E’ uno degli ingredienti più diffusi nell’industria alimentare, presente in una quantità sorprendente di prodotti che finiscono ogni giorno sulle nostre tavole, spesso anche in quelle dei più piccoli. Viene impiegato per la sua capacità di mantenere una consistenza solida o semisolida, ideale per biscotti, creme spalmabili, snack salati, crackers, pane confezionato, margarine e persino per la frittura industriale.
Nonostante in etichetta possa comparire genericamente come “oli vegetali”, la sua presenza è tutt’altro che rara.

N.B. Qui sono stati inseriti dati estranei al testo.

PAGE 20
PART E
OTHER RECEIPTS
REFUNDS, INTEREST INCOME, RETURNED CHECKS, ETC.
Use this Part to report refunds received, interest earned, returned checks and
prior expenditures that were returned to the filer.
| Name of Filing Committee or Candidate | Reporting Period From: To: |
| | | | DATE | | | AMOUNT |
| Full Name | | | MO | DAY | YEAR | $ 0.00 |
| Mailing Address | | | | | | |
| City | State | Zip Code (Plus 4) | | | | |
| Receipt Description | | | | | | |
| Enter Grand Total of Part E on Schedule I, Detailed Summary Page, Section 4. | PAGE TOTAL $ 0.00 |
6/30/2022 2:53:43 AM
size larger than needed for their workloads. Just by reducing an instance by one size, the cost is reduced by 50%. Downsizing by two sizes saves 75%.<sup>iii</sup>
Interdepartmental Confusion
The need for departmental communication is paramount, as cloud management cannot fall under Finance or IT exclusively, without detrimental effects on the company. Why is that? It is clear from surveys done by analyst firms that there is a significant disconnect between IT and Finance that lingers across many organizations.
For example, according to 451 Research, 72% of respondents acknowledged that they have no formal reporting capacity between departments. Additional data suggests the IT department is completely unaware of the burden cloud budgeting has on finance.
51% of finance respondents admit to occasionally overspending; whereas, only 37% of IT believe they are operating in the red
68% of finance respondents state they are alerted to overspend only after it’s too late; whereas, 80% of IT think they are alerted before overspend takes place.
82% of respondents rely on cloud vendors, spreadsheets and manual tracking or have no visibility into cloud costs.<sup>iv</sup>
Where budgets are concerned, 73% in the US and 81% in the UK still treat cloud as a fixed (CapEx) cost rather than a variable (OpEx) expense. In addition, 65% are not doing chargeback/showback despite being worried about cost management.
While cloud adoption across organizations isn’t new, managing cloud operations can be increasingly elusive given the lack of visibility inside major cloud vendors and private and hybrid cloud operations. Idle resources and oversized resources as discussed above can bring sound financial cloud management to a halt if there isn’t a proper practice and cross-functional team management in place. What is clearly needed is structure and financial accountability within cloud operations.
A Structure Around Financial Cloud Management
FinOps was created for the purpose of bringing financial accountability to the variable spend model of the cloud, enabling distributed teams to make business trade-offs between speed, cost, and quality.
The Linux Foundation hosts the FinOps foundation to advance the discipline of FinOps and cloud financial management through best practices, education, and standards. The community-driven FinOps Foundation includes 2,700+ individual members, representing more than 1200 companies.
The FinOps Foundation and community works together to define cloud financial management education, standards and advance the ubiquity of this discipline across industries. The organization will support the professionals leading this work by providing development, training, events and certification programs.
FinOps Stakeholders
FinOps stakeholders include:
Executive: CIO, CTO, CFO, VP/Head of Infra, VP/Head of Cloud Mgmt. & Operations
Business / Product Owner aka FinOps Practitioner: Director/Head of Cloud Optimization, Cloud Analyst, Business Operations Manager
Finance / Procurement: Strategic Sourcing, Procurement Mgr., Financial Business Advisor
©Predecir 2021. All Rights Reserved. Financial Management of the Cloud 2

Il problema principale risiede nella sua composizione: l’olio di palma è ricco di grassi saturi, in particolare di acido palmitico, una molecola che secondo diversi studi scientifici contribuisce ad aumentare i livelli di colesterolo “cattivo”.
L’Organizzazione Mondiale della Sanità (OMS) ha più volte sottolineato come un consumo regolare possa favorire malattie cardiovascolari e coronariche. Nell’olio estratto dal frutto la quota di grassi saturi può arrivare al 50%, mentre nell’olio derivato dai semi tocca addirittura l’80%, percentuali nettamente superiori a quelle considerate salutari. Oltre ai rischi per la salute, l’olio di palma rappresenta anche un problema ambientale. La sua produzione massiccia è tra le principali cause di deforestazione in Paesi come Indonesia, Malesia e alcune zone dell’Africa.
Le piantagioni destinate alla coltivazione di palma da olio portano alla distruzione di habitat naturali, minacciando specie già a rischio e sottraendo territori alle popolazioni locali. Nonostante questi aspetti, molte aziende continuano a utilizzarlo perché si tratta di un grasso economico e stabile, che garantisce lunga conservazione ai prodotti.
Tuttavia, le alternative non mancano: oli di qualità superiore, come l’olio extravergine d’oliva, di girasole o di cocco, risultano più salutari, pur avendo costi produttivi maggiori. Per proteggere la propria salute e quella dei bambini è fondamentale leggere attentamente le etichette ed evitare, quando possibile, alimenti che lo contengono.